Stocks posted solid gains this week, supported by investor relief after April inflation data came in cooler than expected.  The Nasdaq led major indexes higher, bolstered by renewed interest in large-cap tech and AI stocks.  The S&P 500 and Dow also ended the week in the green, reflecting cautious optimism that inflation pressures may be easing without significantly harming corporate earnings.

Treasury yields declined across the curve, driven by softer-than-anticipated inflation data and rising concerns over consumer sentiment.  Despite the decline, the 10-year yields remain elevated, hovering near - two-month highs as investors assess inflation expectations and the likelihood of rate cuts later this year.  Credit spreads remained stable, suggesting bond investors are not yet pricing in material recession risk despite weaker consumer signals.

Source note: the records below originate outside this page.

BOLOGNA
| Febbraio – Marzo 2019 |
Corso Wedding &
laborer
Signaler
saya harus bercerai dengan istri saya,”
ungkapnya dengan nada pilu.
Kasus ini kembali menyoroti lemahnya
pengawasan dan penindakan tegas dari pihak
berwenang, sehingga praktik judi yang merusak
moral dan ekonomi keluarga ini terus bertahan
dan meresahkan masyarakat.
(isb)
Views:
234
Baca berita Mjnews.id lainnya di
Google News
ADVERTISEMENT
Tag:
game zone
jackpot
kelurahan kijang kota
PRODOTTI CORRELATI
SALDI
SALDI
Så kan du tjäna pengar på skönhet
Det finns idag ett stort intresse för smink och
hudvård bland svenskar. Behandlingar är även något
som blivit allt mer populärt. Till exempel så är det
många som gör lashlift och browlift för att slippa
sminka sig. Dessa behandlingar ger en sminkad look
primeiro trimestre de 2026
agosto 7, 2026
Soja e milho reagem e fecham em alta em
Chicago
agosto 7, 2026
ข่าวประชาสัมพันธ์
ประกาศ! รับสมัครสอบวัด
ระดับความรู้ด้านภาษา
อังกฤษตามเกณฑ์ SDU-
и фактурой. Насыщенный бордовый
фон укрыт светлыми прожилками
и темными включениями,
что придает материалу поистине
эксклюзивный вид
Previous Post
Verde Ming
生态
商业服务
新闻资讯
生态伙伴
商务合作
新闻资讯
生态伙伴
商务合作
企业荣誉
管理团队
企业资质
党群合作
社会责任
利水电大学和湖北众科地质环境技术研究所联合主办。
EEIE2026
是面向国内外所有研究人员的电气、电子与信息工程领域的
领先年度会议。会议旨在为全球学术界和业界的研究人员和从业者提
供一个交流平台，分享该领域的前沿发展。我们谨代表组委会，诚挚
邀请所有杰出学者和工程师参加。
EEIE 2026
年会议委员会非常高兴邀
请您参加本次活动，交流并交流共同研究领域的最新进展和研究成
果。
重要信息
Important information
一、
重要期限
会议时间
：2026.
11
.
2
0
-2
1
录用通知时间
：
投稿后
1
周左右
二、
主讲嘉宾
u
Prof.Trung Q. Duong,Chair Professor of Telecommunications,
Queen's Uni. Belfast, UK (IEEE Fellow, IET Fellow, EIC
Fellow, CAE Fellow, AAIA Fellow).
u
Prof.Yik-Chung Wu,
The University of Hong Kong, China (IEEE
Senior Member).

Investors have been concerned that tariff-induced inflation could erode corporate profits and drag down stock prices.  So far, however, that does not appear to be the case.

The Consumer Price Index (CPI) rose 2.3% in April from a year earlier and a four-year low.  That was below both the 2.7% annual rate recorded in March and the 2.4% rate economists had expected.  On a monthly basis, headline inflation edged up 0.2%, while core inflation, which excludes food and energy, also rose 0.2%.  However, many economists believe the full effects of tariffs on costs and prices have yet to show up in the data.

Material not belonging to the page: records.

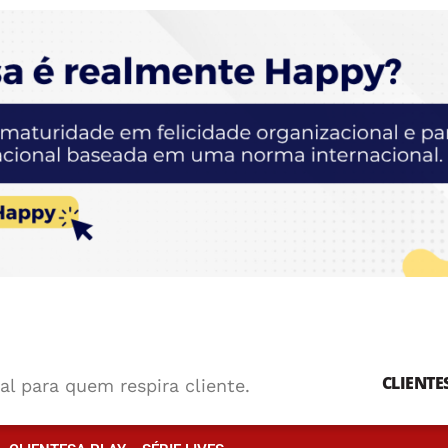
CLIENTE
al para quem respira cliente.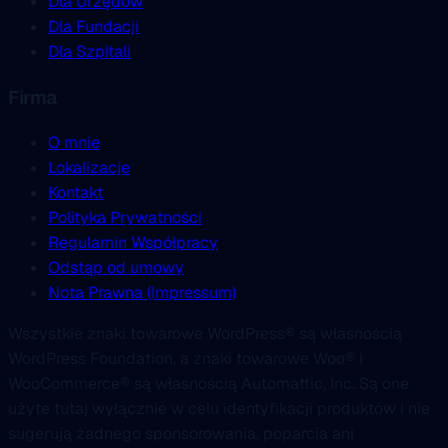
Dla Urzędów
Dla Fundacji
Dla Szpitali
Firma
O mnie
Lokalizacje
Kontakt
Polityka Prywatności
Regulamin Współpracy
Odstąp od umowy
Nota Prawna (Impressum)
Wszystkie znaki towarowe WordPress® są własnością
WordPress Foundation, a znaki towarowe Woo® i
WooCommerce® są własnością Automattic, Inc. Są one
użyte tutaj wyłącznie w celu identyfikacji produktów i nie
sugerują żadnego sponsorowania, poparcia ani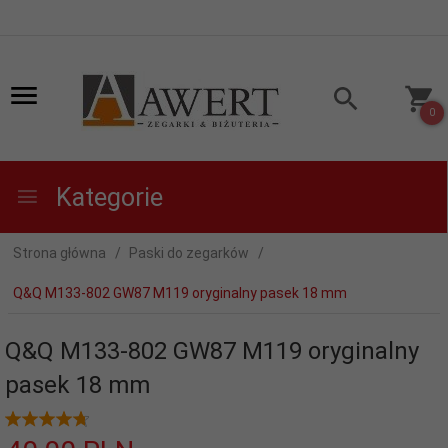
0
Kategorie
Strona główna
Paski do zegarków
Q&Q M133-802 GW87 M119 oryginalny pasek 18 mm
Q&Q M133-802 GW87 M119 oryginalny
pasek 18 mm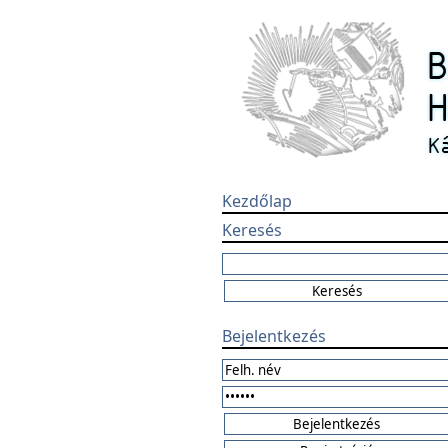
Kezdőlap
Keresés
Bejelentkezés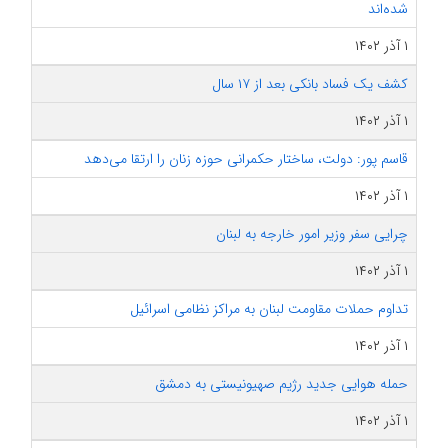
شده‌اند
۱ آذر ۱۴۰۲
کشف یک فساد بانکی بعد از ۱۷ سال
۱ آذر ۱۴۰۲
قاسم پور: دولت، ساختار حکمرانی حوزه زنان را ارتقا می‌دهد
۱ آذر ۱۴۰۲
چرایی سفر وزیر امور خارجه به لبنان
۱ آذر ۱۴۰۲
تداوم حملات مقاومت لبنان به مراکز نظامی اسرائیل
۱ آذر ۱۴۰۲
حمله هوایی جدید رژیم صهیونیستی به دمشق
۱ آذر ۱۴۰۲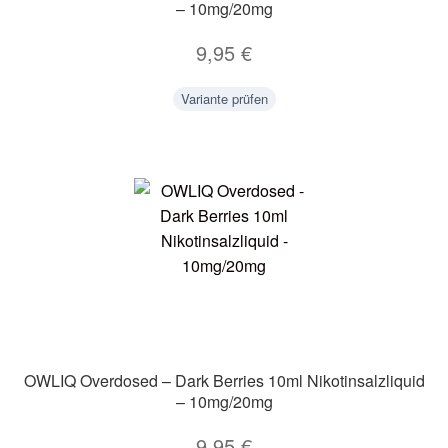
– 10mg/20mg
9,95
€
Variante prüfen
OWLIQ Overdosed – Dark Berries 10ml Nikotinsalzliquid
– 10mg/20mg
9,95
€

Despite a temporary 90-day reduction in Chinese tariffs, the average effective tariff rate on goods from China is still projected to be 17.8%, according to estimates from the Yale Budget Lab.  That could push annual CPI above 3% this summer, potentially slowing the pace of the Federal Reserve’s expected rate cuts or even prompting a rate hike.

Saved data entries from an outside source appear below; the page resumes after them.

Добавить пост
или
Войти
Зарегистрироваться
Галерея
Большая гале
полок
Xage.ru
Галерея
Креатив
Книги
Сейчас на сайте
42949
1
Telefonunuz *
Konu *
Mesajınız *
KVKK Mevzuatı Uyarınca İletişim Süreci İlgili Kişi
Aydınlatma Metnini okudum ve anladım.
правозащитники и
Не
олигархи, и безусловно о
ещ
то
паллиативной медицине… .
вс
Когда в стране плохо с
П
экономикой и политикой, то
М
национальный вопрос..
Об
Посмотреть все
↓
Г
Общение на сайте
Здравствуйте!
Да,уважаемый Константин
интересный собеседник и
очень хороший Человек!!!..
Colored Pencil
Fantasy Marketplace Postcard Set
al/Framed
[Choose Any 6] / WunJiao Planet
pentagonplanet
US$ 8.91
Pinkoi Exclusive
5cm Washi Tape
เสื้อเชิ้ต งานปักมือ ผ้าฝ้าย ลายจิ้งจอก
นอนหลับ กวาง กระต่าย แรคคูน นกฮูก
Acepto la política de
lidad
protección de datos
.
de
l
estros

While the odds of the Federal Reserve raising rates remain low, the possibility underscores potential turbulence ahead for investors.  Equity markets have shown resilience, with modest volatility, suggesting that investors are still anticipating a reduction in tariffs and eventual rate cuts.  However, a resurgence of inflation or a re-escalation of trade tensions could disrupt this stability and trigger another stock market selloff. 

That’s all for now.  Have a great weekend and invest wisely my friends.